More frequently than not, the victim is rejected by the family for subjecting them to this dishonour. When the victim is a child, the choices they face are stark: they can stay within their family and make good the breach of honour by going through with the wedding, they can attempt to negotiate (which evidence suggests is not successful in the main), or they can leave their family behind. In doing so, it is likely they will have to be placed in local authority care with a family from outside their culture.

Those with public law experience will know that there is a great shortage of black and Asian foster families. These young people, like their adult counterparts, often find themselves exiled from their own culture, communities, family and everything they know. A good knowledge of available support services is essential for any practitioner involved in this work.

Breach of human rights

Those with white British heritage may feel wary about embarking on work under the Act. It may feel daunting to take on an issue that invokes such defences as culture and religious sanction. The truth is that there is no sanction or religious justification for forcing someone into a marriage against their will.

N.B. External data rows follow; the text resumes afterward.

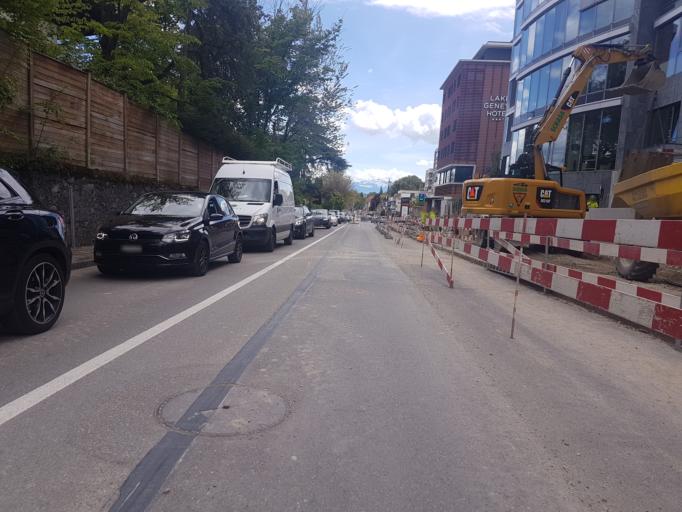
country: CH
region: Geneva
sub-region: Geneva
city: Versoix
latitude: 46.2818
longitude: 6.1662
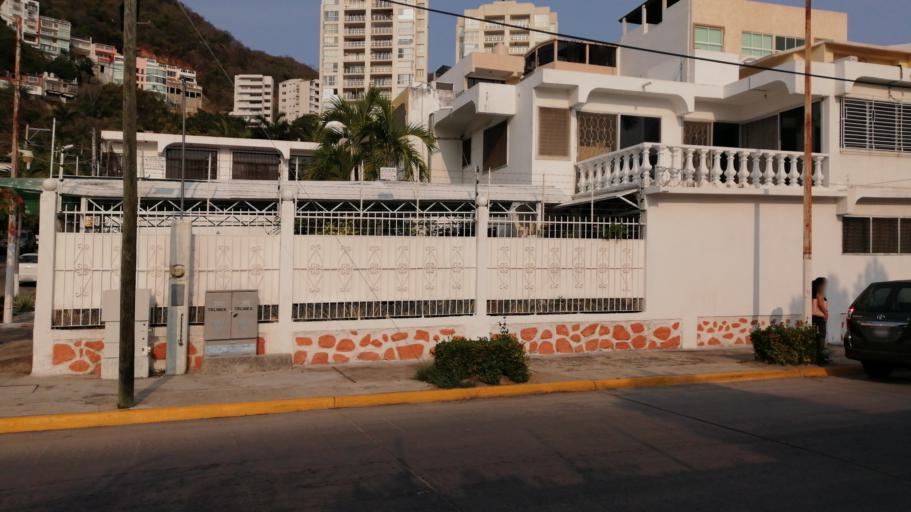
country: MX
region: Guerrero
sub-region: Acapulco de Juarez
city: Colonia Alborada
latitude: 16.8499
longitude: -99.8444
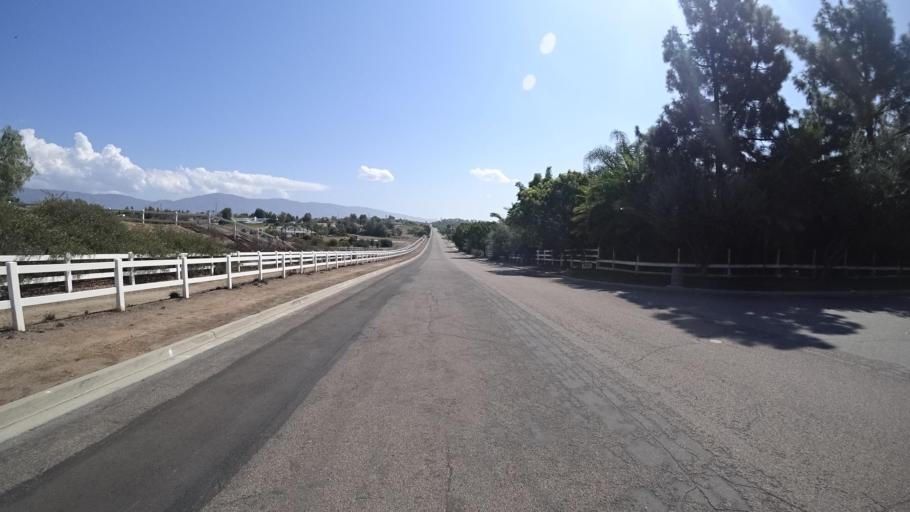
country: US
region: California
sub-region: San Diego County
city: Valley Center
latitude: 33.2820
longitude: -117.0193
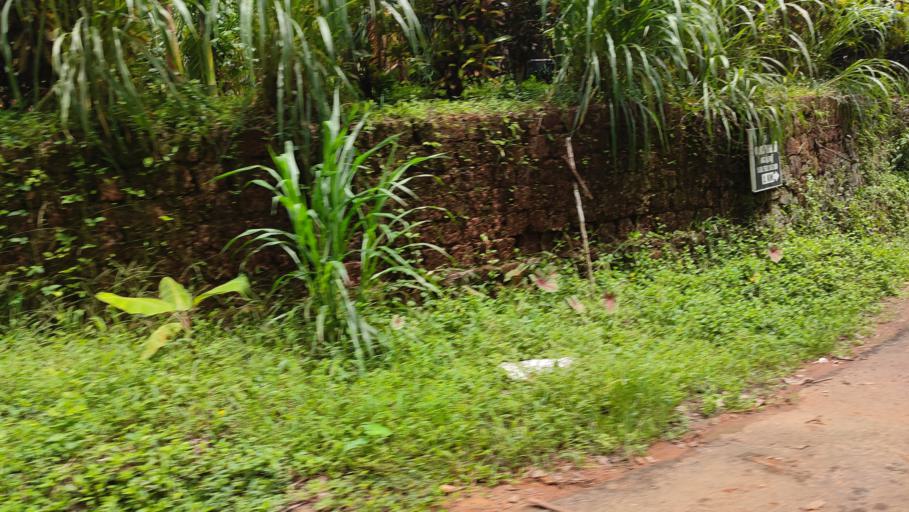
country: IN
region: Kerala
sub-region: Kasaragod District
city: Nileshwar
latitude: 12.2953
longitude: 75.2854
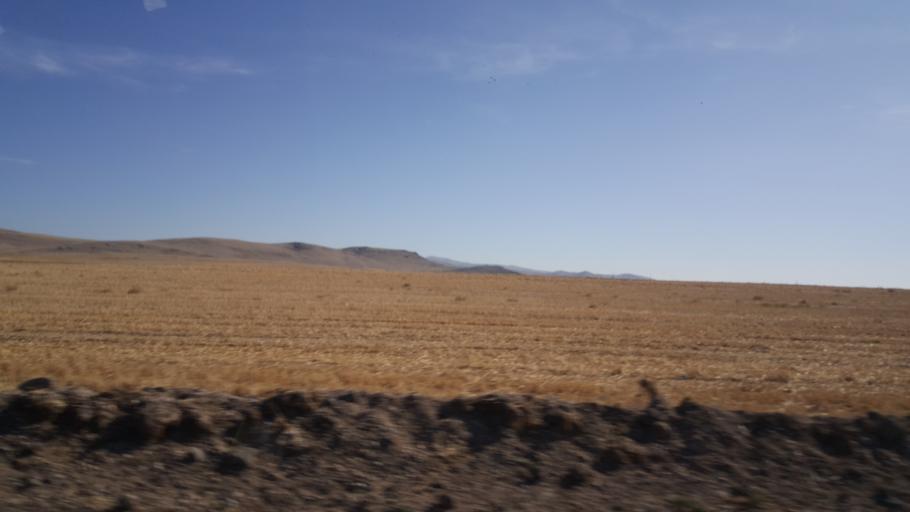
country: TR
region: Ankara
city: Yenice
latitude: 39.3511
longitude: 32.7733
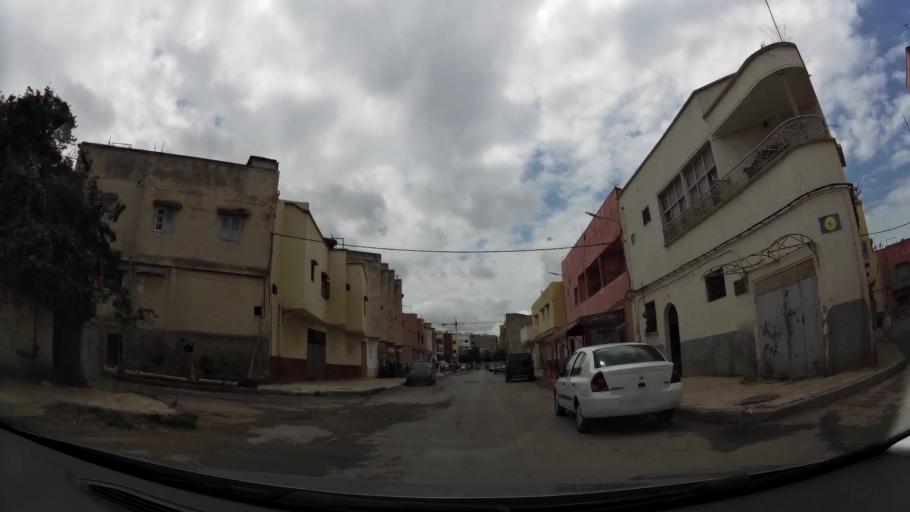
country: MA
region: Rabat-Sale-Zemmour-Zaer
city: Sale
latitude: 34.0388
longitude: -6.8110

The FMU is clear that it is dealing with clear issues of breaches of human rights, assault and child abuse. When spurious defence is stripped away and we think of these issues in those terms, these are issues that as practitioners we are comfortable and experienced in dealing with.

The government has made a commitment to eradicate forced marriage, and the Act is a starting point. It will be constantly reviewed, as will the controversial issue of criminalisation. What is clear is that with the increase in publicity and the raising of awareness of available help, the demand for services will rise, and as lawyers, we have a responsibility and a part to play.